Demam piala dunia sudah merambah seluruh dunia. Di Arab Saudi, para desainer abaya–baju khas perempuan Arab yang bentuknya panjang dan longgar, biasanya berwarna hitam–merancang abayanya dengan tema Piala Dunia.

Rania Khogaer, desainer dan dosen di Universitas Abdulaziz adalah salah satu perancang busana yang memelopori abaya Piala Dunia di Saudi. "Rancangan abaya Piala Dunia sama saja dengan membuat abaya biasa. Saya membuat rancangannya untuk memenuhi permintaan mahasiswa-mahasiswa saya, anak-anak saya dan teman-teman mereka," ujar Rania.

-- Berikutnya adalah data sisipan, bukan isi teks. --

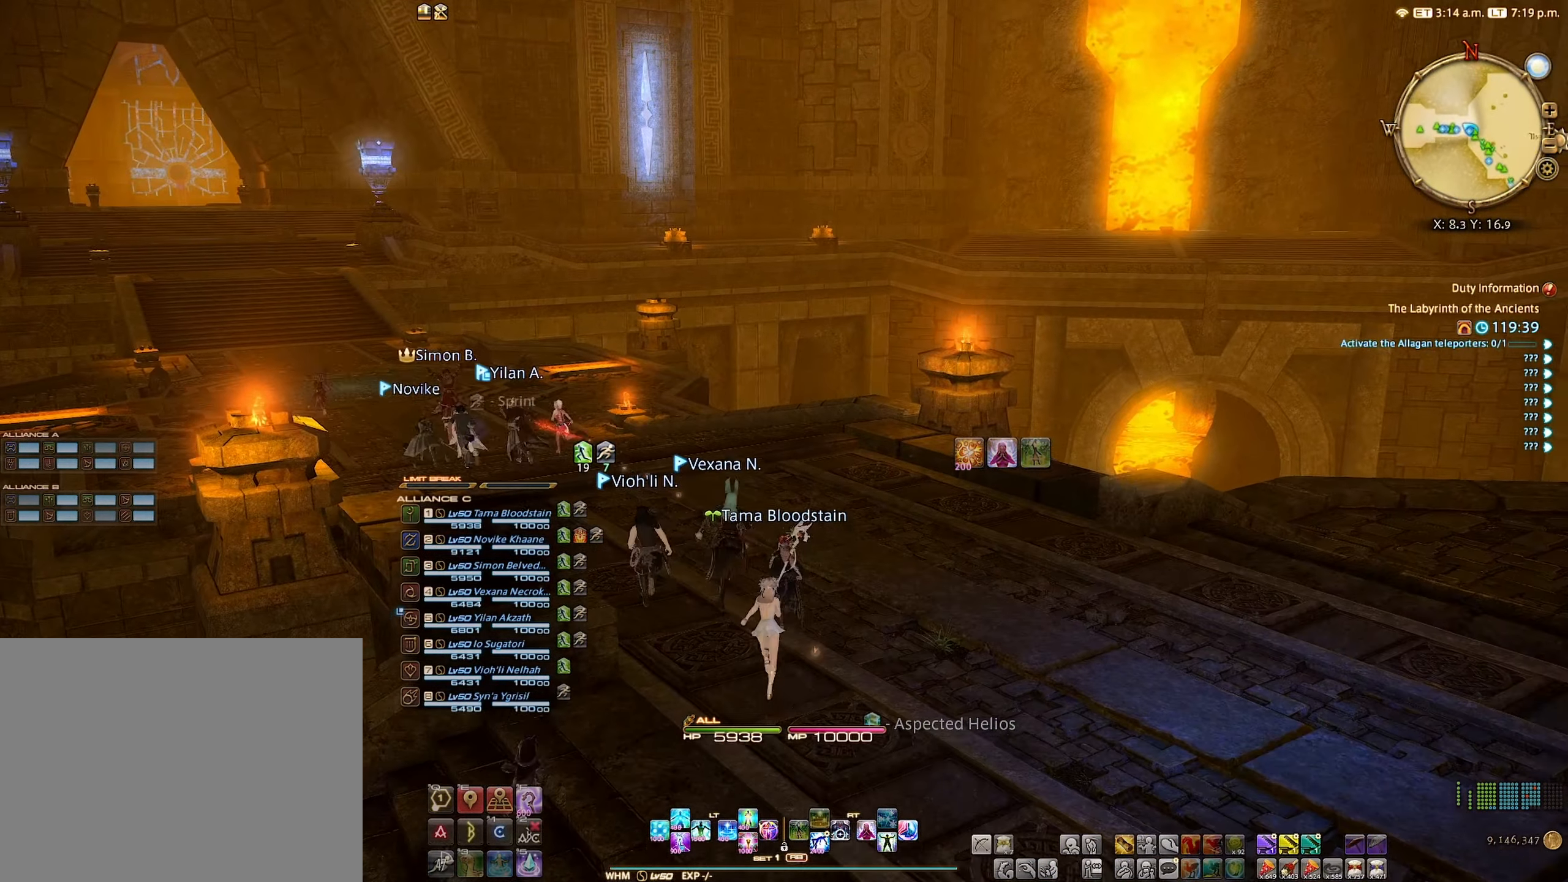
{"buttons": [], "left_stick": "center", "right_stick": "center", "events": [[50, "X", "down"], [50, "left_stick", "center"], [100, "X", "up"], [300, "left_stick", "left"], [500, "left_stick", "center"]]}
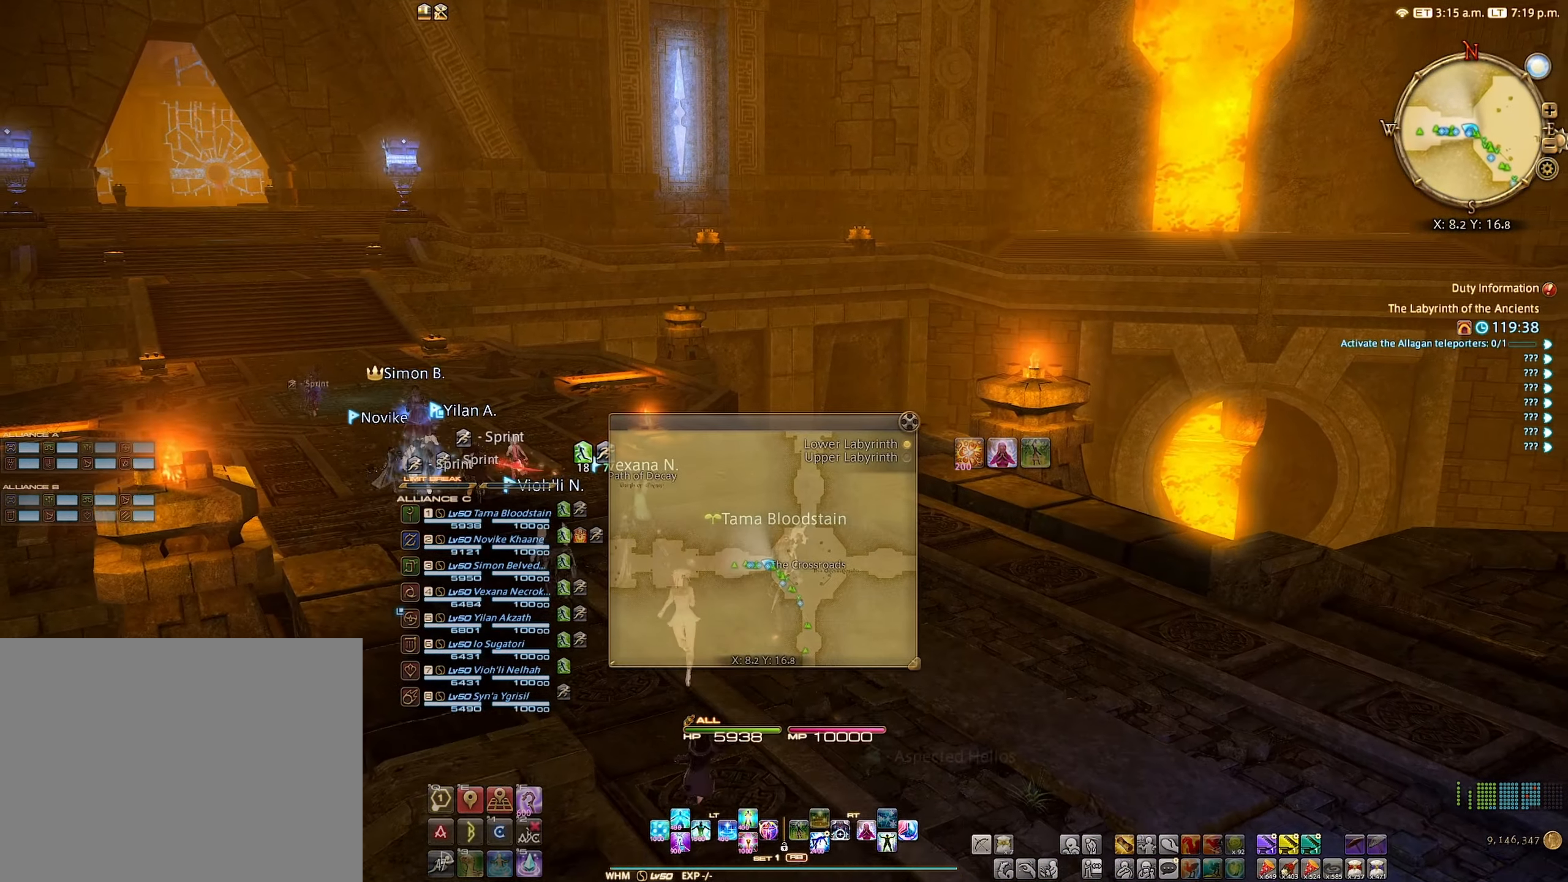
{"buttons": [], "left_stick": "left", "right_stick": "center", "events": [[434, "left_stick", "left"]]}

"Abaya Piala Dunia saya tetap Islami dan tradisional, warnya kebanyakan hitam dan menutup seluruh badan kecuali muka, telapak kaki dan tangan. Saya cuma menambahkan bendera dan logo tim-tim sepakbola yang ikut Piala Dunia," paparnya.

Ia berharap abaya Piala Dunianya menjadi trend busana selama pelaksanaan Piala Dunia di Afrika Selatan. Apalagi banyak kafe dan mall di Saudi yang menggelar acara nonton bersama pertandingan-pertandingan Piala Dunia lewat siaran televisi. "Dengan adanya acara-acara itu, banyak keluarga yang akan datang ke kafe atau ke mall dan akan meriah sekali jika mereka mengenakan abaya Piala Dunia saat nonton bersama pertandingannya," kata Rania.

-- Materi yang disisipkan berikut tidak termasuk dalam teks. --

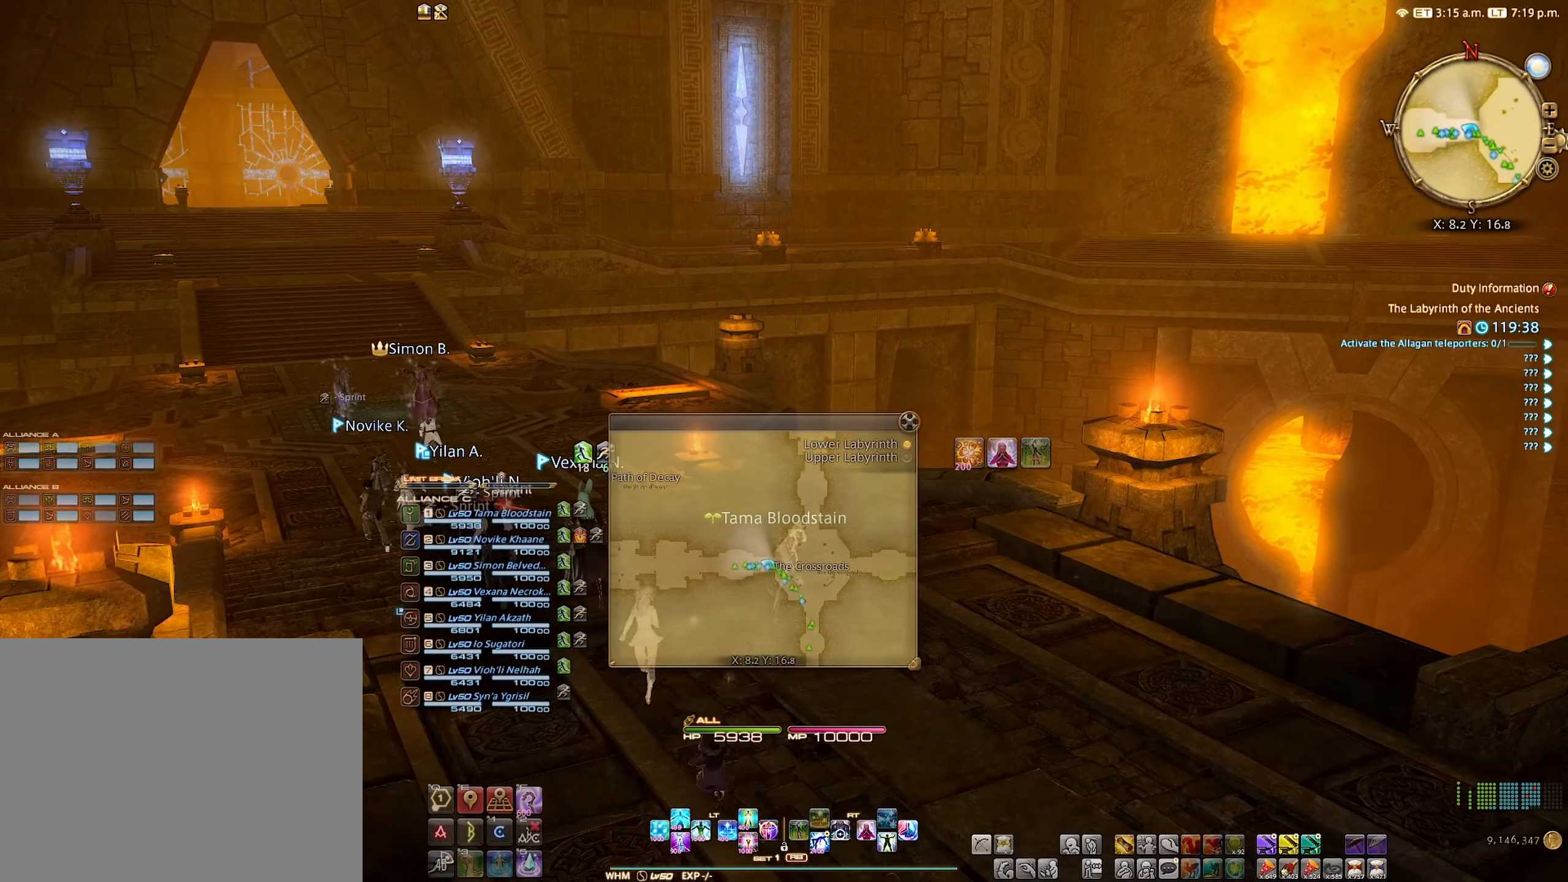
{"buttons": [], "left_stick": "center", "right_stick": "center", "events": [[150, "left_stick", "center"]]}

"Dulu, banyak remaja putri dan kaum perempuan yang mengenakan berbagai asesoris sepakbola yang sebenarnya untuk laki-laki. Bukankah lebih baik jika kita membuat asesoris olahraga khusus untuk perempuan," lanjut Rania yang mengaku sudah kebanjiran pesanan.

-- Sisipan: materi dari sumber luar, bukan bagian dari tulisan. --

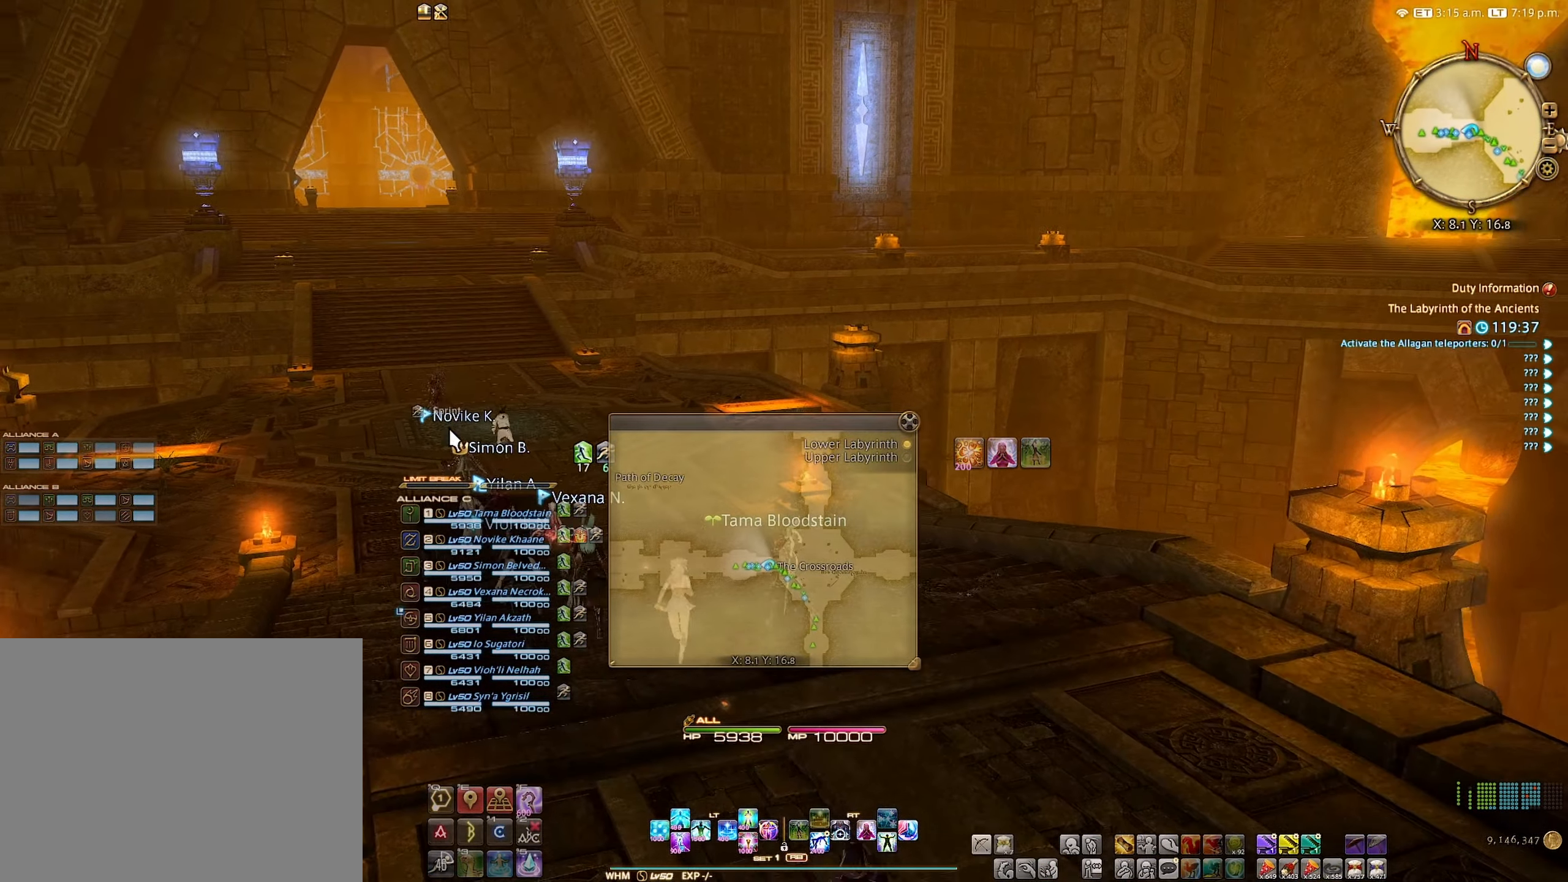
{"buttons": [], "left_stick": "center", "right_stick": "center", "events": []}
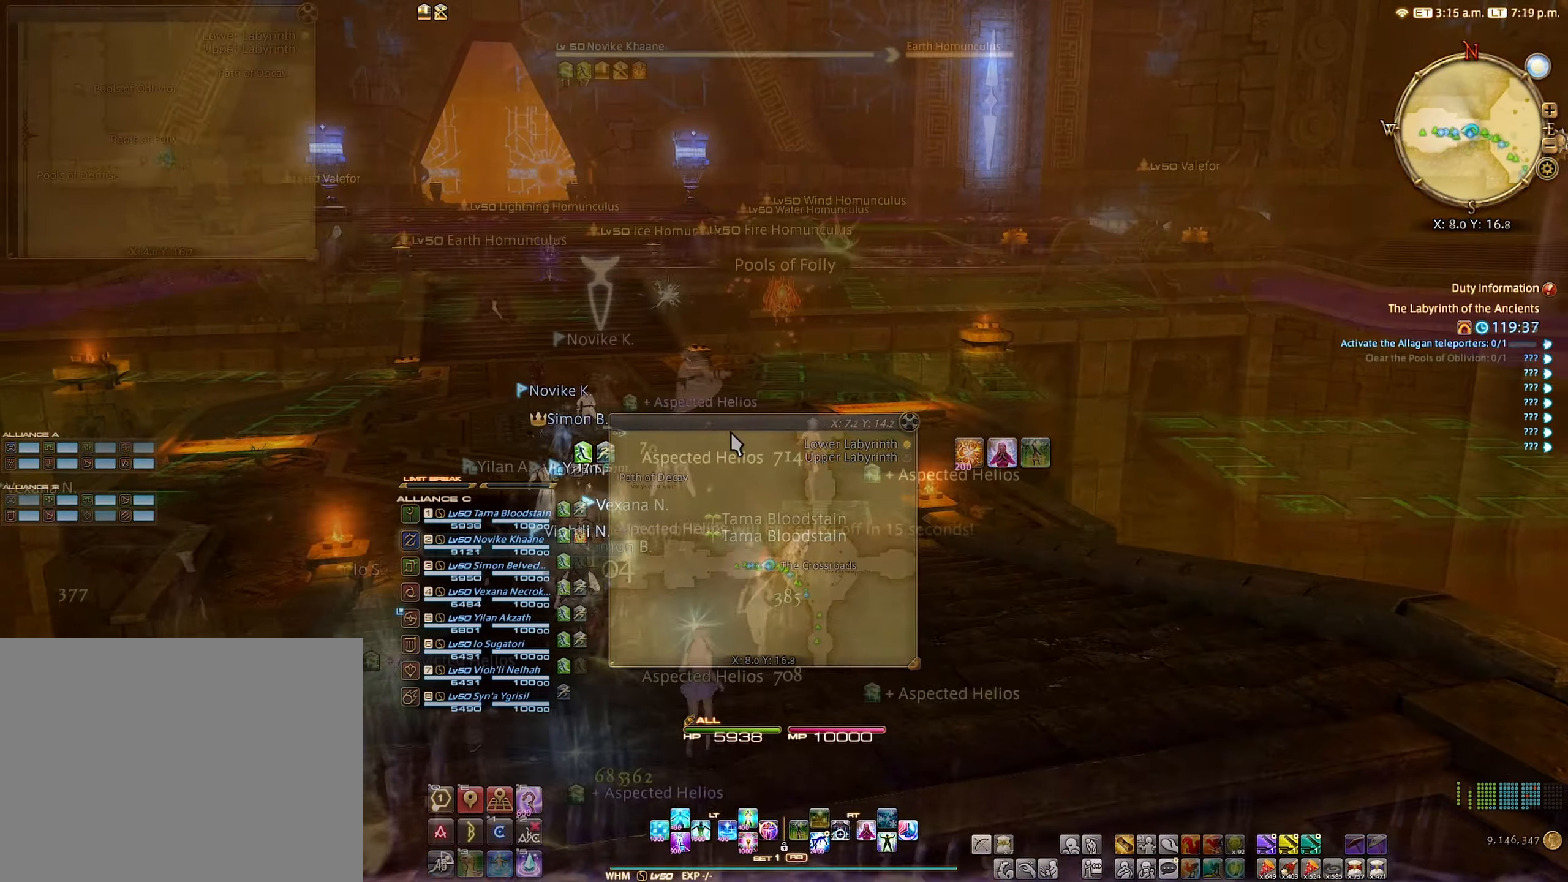
{"buttons": [], "left_stick": "up", "right_stick": "center", "events": [[333, "left_stick", "up"]]}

Ia mengungkapkan, meski Arab Saudi tidak lolos kualifikasi dalam Piala Dunia, ia tetap membuat abaya berlogo tim sepakbola Saudi karena banyak pelanggannya yang mengatakan bahwa mereka akan mengenakan abaya berlogo tim sepakbola Saudi.

Namun kehadiran abaya Piala Dunia ini menimbulkan pro dan kontra di tengah publik Saudi dan kalangan perancang busana sendiri, terkait masalah batasan budaya dan agama. Desainer Saudi Sarah Ahmad Mazhar mengatakan, sulit baginya melihat para gadis mengenakan abaya Piala Dunia di mall-mall dan cafe karena akan menarik perhatian kaum lelaki dan berpotensi mendorong munculnya tindakan pelecehan di mall dan cafe-cafe. Selain itu, abaya dengan logo tim sepakbola dunia dikhawatirkan akan memicu persaingan antara para pendukung tim.

"Saya tidak tertarik untuk membuat abaya Piala Dunia. Saya pikir para perancang busana harus menghormati norma-norma yang berlaku di masyarakat kita. Pelanggan saya kebanyakan berusia 30 tahun keatas dan saya pikir mereka tidak akan tertarik mengenakan abaya semacam itu. Lagipula, sepakbola adalah olahraga untuk laki-laki bukan untuk perempuan," sanggah Sarah Ahmad.

Tuhami Al-Arabi, desainer yang dikenal dengan desain abaya modernya juga tidak mau membuat abaya Piala Dunia. "Abaya seperti itu tidak akan diterima oleh masyarakat Saudi, karena terlalu mencolok dan berlebih-lebihan. Abaya dirancang untuk menutup seluruh tubuh bukan untuk menunjukkan trend tertentu," tukasnya.

Sementara, pedagang abaya Mohammed Mansour menyatakan tidak mau menjual abaya Piala Dunia. "Saya tidak akan pernah menjualnya di toko saya karena menurut saya tidak pantas untuk keluarga kalangan kelas menengah di Saudi," ujar Mansour.

Tapi berbeda dengan Donia Tashkandi, seorang remaja putri Saudi yang menjagokan tim Brazil. "Sejak kecil saya suka sepakbola. Saya selalu mendukung tim Brazil di setiap Piala Dunia dan saya bisa menyaksikan pertandingannya di cafe bersama ayah saya. Karena sekaran saya sudah remaja, saya akan mendukung tim favorit saya dengan mengenakan abaya (Piala Dunia) ini," tandasnya. (ln/arabnews)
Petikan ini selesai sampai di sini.